Background: Fibromatoses are a group of semimalignant tumors which grow infiltratively without metastases. If radical surgery is not at all possible or only by mutilation the question of neoadjuvant concepts arises.

Patients: We report on therapy and outcome of 36 patients registered to the German CWS study group and the Italian ICG study group for soft tissue sarcoma who were between 0 and 23 years of age. 15 had a histology of infantile (myo-) fibromatosis (9 unifocal, 6 multifocal). 15 patients had desmoid-like, aggressive fibromatosis.

Methods: We performed a retrospective analysis of the patients registered to the CWS and ICG study group. For literature review a medline search was performed.

Results: 23 patients received chemotherapy with anthracyclines (VAIA) or without (VAC) or monotherapy with alkylating agents. In 19 cases response to chemotherapy was measurable. In 9 patients tumors responded to chemotherapy.
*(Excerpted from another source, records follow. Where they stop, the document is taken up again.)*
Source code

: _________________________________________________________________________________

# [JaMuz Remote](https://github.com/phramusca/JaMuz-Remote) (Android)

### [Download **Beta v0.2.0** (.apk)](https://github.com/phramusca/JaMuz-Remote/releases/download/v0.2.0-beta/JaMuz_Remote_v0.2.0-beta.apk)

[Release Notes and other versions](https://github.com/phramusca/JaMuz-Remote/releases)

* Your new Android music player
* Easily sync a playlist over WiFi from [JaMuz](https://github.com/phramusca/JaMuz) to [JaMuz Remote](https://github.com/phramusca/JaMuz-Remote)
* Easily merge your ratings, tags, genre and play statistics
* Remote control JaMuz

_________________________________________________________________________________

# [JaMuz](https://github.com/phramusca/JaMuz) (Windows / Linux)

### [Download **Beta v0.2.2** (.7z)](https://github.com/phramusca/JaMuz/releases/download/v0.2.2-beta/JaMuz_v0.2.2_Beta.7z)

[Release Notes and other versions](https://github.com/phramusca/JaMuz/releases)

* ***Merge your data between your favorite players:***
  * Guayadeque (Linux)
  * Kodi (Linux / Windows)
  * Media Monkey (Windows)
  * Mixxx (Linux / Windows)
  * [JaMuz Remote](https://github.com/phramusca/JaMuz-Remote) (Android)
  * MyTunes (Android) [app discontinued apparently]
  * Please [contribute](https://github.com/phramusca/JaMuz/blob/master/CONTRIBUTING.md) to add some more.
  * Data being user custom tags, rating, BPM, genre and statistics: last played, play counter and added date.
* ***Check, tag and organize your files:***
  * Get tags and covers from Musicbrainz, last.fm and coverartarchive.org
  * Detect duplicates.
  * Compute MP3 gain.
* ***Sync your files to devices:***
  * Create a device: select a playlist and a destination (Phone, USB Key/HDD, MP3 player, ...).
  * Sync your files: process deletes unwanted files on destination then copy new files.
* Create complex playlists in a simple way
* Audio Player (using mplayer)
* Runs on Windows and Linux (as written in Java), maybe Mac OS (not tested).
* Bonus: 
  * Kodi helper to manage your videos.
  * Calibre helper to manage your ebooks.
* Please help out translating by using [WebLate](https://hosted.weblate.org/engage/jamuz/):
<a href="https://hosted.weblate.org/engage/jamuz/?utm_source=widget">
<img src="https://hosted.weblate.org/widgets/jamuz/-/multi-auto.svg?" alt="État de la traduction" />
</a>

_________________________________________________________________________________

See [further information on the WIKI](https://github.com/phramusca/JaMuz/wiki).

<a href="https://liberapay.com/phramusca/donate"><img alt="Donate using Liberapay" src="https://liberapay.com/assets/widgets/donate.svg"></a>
In some cases response was evident only after 20 weeks of treatment. In the group of non responders treatment was stopped early (after 4 weeks) in some cases. Relapses occurred mainly in the group of desmoid-like, aggressive fibromatosis (7 out of 15). In the group of infantile (myo-) fibromatosis only one patient suffered a relapse (1 out of 9). The literature review showed that mainly ADR/DTIC, VAC and MTX/VBL was used for inoperable fibromatoses. Concerning the response rates there where no major differences. Concerning toxicity the regimen with methotrexate and vinblastine seems superior to the others.

Conclusions: As a chemotherapy regimen of first choice vinblastine with low dose methotrexate can be recommended. The therapy should not be stopped before the 20th week of treatment. The histological subgroup can provide good information on the relapse rate and aggressivity to be expected.